Promotional items are great. They are small items that give free advertising. Research indicates that they are the most effective way to advertise any company, and that they increase brand recognition and brand memory. However, when giving a gift, it is wiser to give one with little or no branding, and make sure the gift is more than a coffee cup or a stubby holder. Save the promotional items for promotional giveaways.

2. Confusing gifts with incentives.
An incentive is something given as a reward for performance. A gift is given regardless of performance. People who receive gifts credit and appreciate the giver; people who receive incentives credit themselves for earning them.

3. Giving unethical gifts.
These fall into a few different categories. Gag gifts of a sexual nature are a definite no-no. So is giving a gift to anyone during a bidding process. On the executive level, lavish gifts such as expensive vacations, cars, or boats are guaranteed to raise a red flag.
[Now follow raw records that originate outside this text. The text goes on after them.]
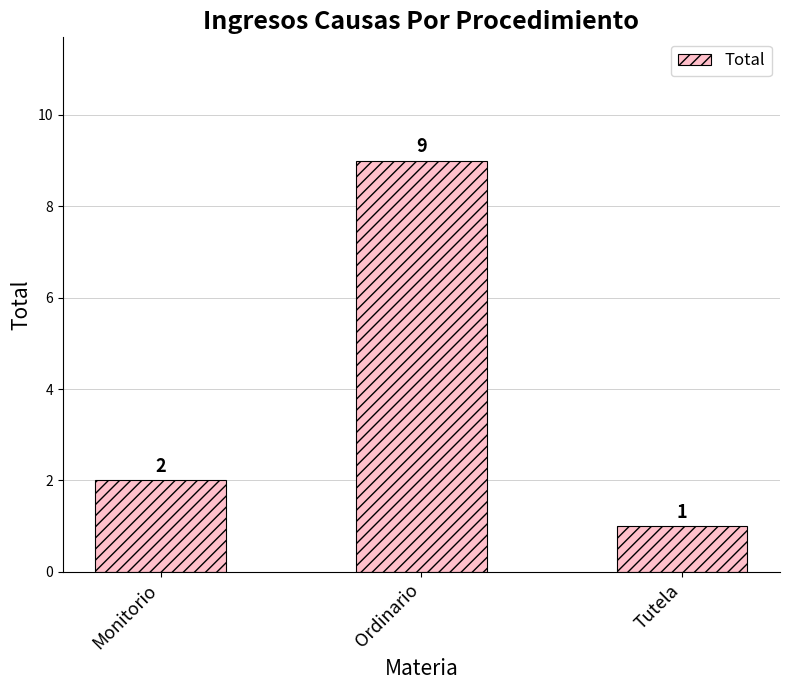

What is the change in value from Monitorio to Tutela?

-1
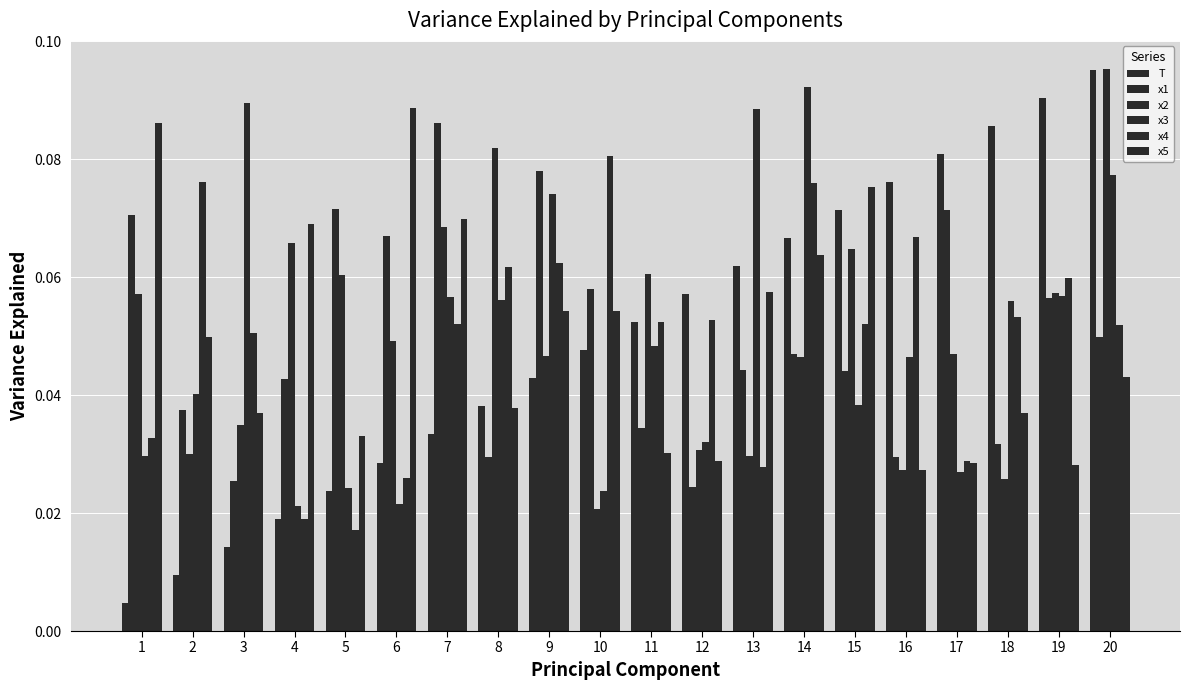

How many bars are there in total?

120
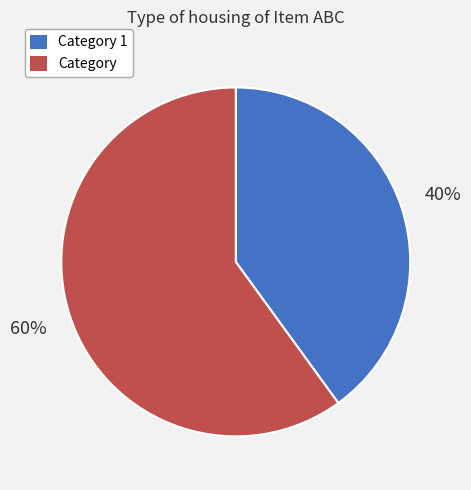

To the nearest percent, what percentage of the pie is Category 1?

40%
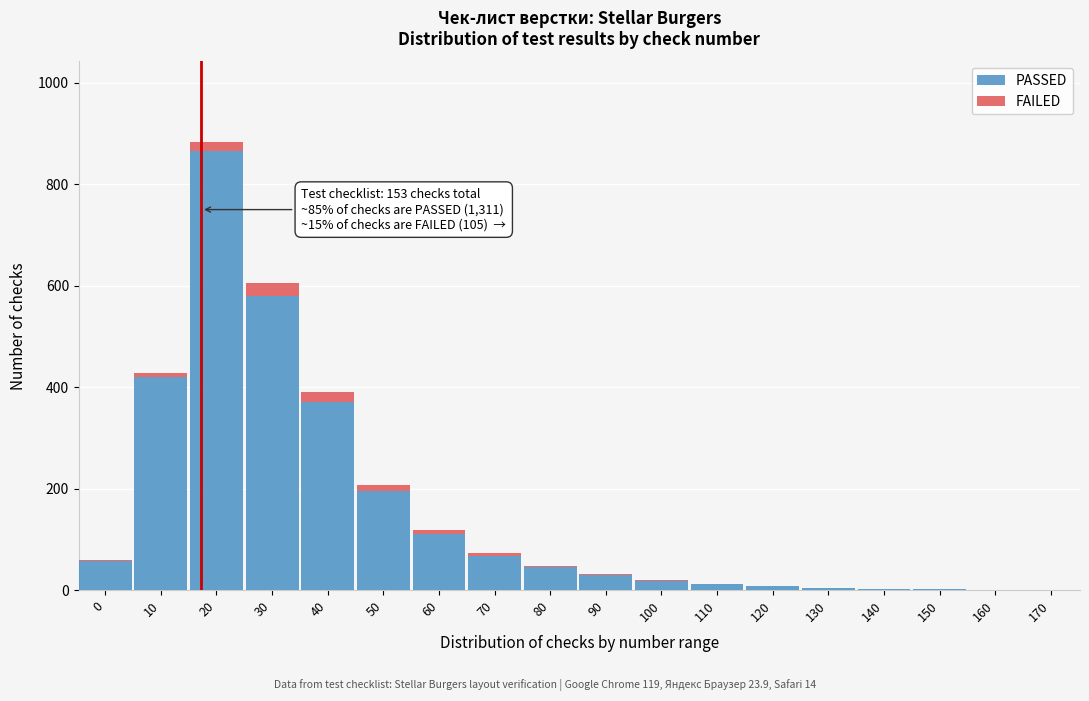

The PASSED series shows 580 at 30. True or false?

True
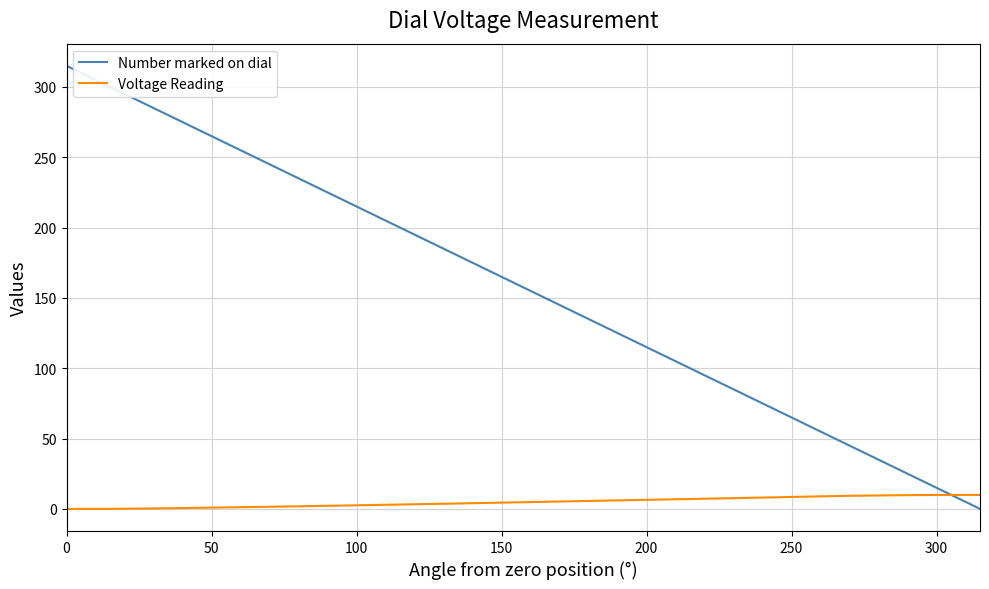

How many intersections are there between Number marked on dial and Voltage Reading?

1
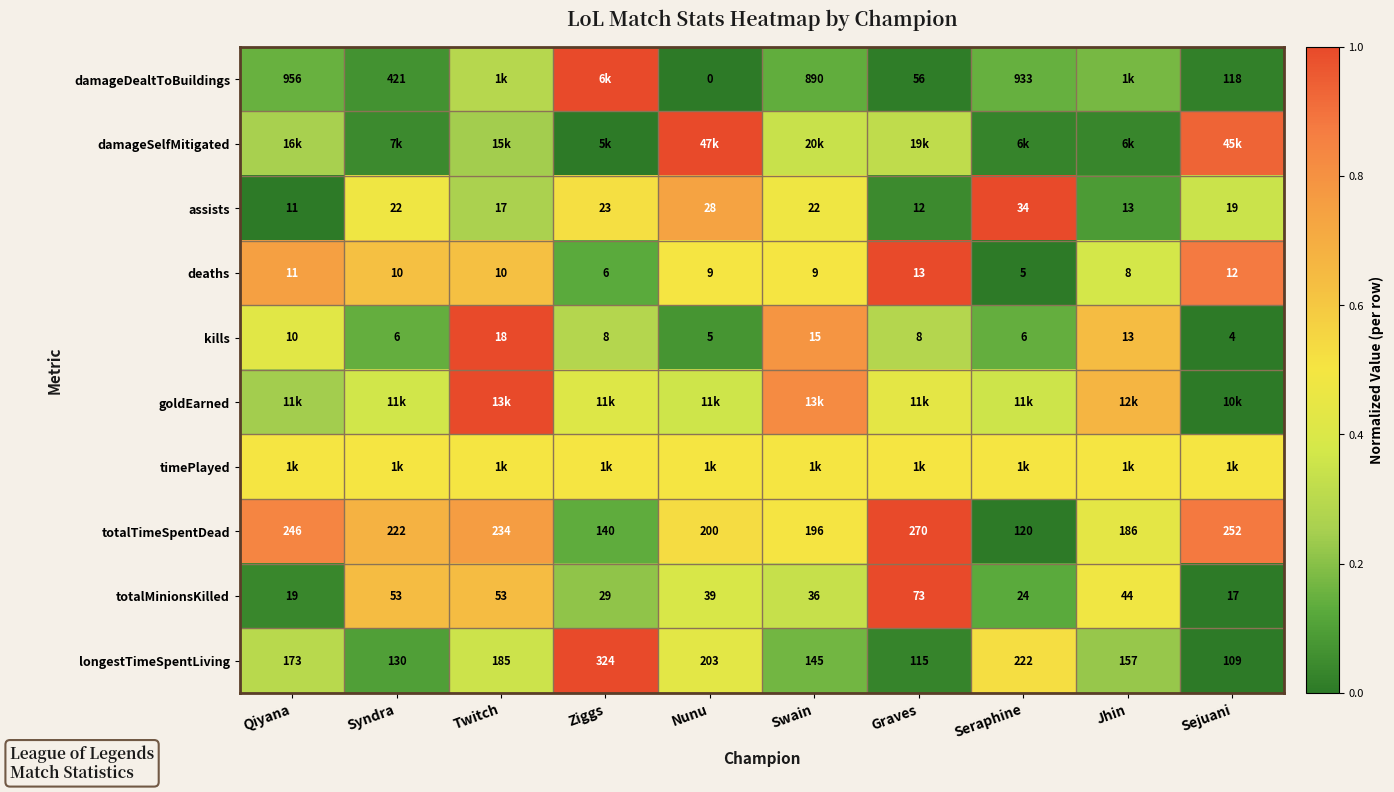

At how many categories does at least one series exceed 0?

10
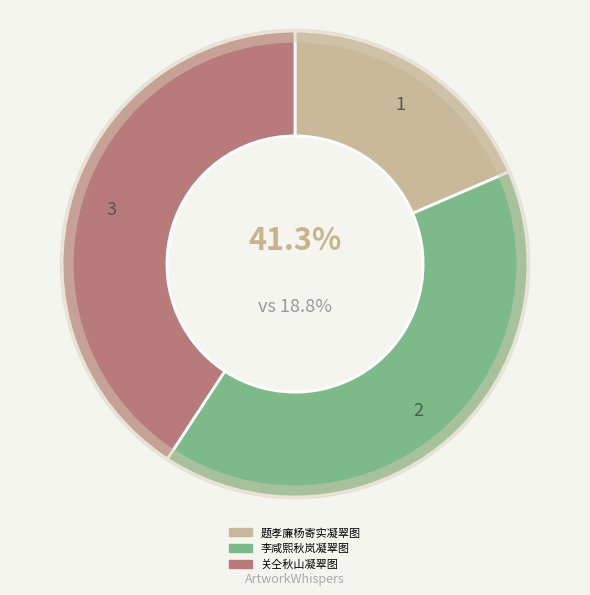

True or false: 李咸熙秋岚凝翠图 accounts for 41% of the total.

True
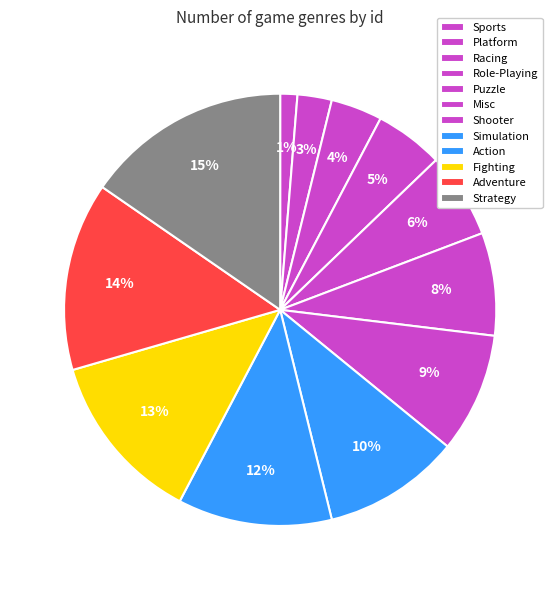

To the nearest percent, what percentage of the pie is Action?

12%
4. Blurring the lines between personal and business gifts.
Business gifts have to be given with a professional detachment. Gifts more appropriate for a personal relationship should be given as a personal gift: not a business gift.

5. Gifts that the person can’t use or doesn’t like.
While we frown on giving corporate gifts that indicate a personal relationship, we also recommend the use of common sense. You should know a few of the recipient’s likes and dislikes before buying them a gift.

6. Coming off as insincere.
The best gifts come off as heartfelt and sincere, even if they are a business gift. Presentation means a lot, too. Make sure the gift is attractively wrapped, but in a businesslike manner.

According to Scott Eaton, owner of Imagepak Marketing, corporate gifts are very effective when done right: “There’s something about receiving a gift that never gets old. Even the most jaded and grouchy person in the office smiles when they get a nice gift. The trick is to select the right one. Most of the time, that means something classy and office or business-themed that the person wouldn’t buy for themselves.”

Eaton concluded, “The bottom line is to use common sense when buying a corporate gift. If you simply avoid the mistakes we laid out here, you will be ahead of the game.”